__WORK INSTRUCTIONS__.
For this exercise, retype every record below exactly and keep the pictures out.

### LISTED RECORDS ###

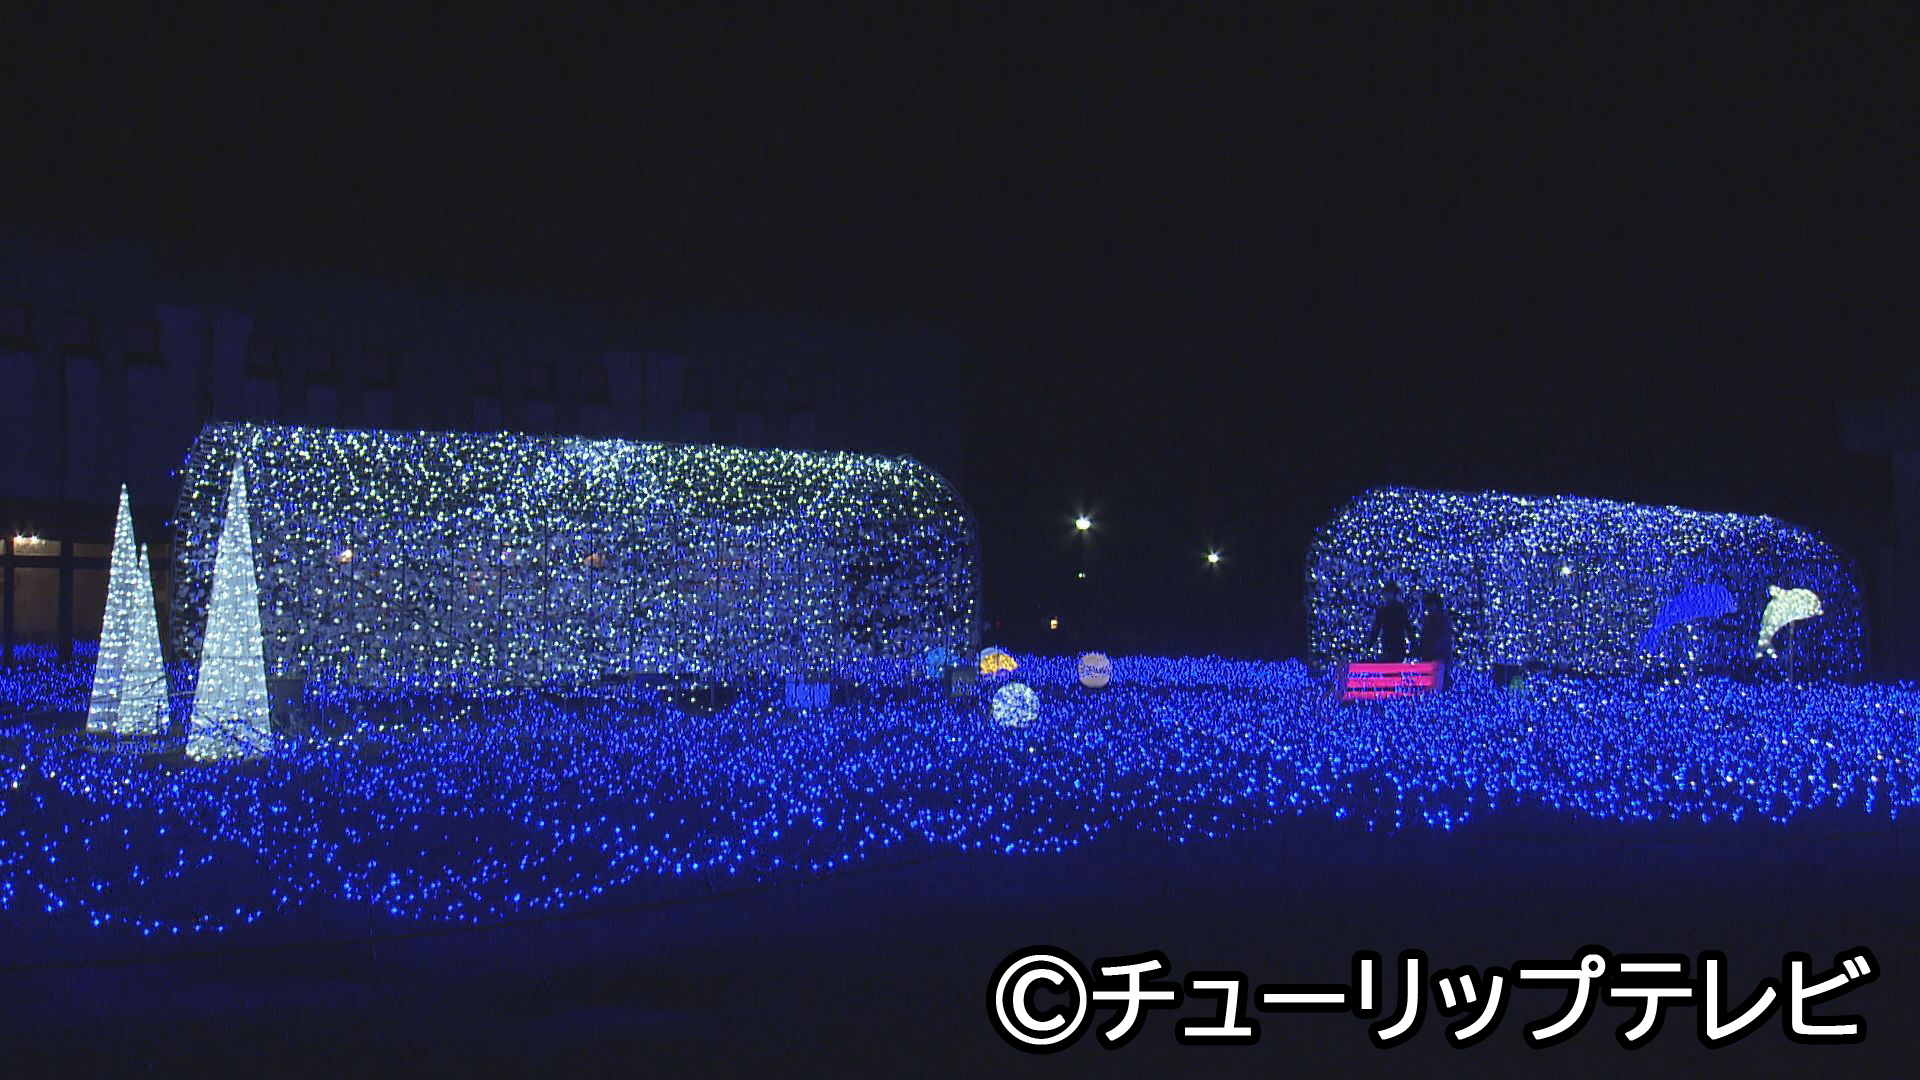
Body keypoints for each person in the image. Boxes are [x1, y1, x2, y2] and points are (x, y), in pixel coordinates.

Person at [1364, 582, 1410, 663]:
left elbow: (1407, 627)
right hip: (1389, 644)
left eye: (1388, 593)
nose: (1386, 596)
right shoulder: (1384, 610)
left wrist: (1370, 644)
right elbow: (1376, 629)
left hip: (1397, 644)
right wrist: (1370, 643)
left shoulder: (1400, 609)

###

__TASK ANSWER__.
Body keypoints for each person in the image. Boxes are [x1, y1, x2, y2] and points are (x, y), in pixel coordinates.

Person at [1364, 582, 1410, 663]:
left elbow: (1407, 627)
right hip: (1389, 644)
left eye: (1388, 593)
nose: (1386, 596)
right shoulder: (1384, 610)
left wrist: (1370, 644)
right elbow: (1376, 629)
left hip: (1397, 644)
right wrist: (1370, 643)
left shoulder: (1400, 609)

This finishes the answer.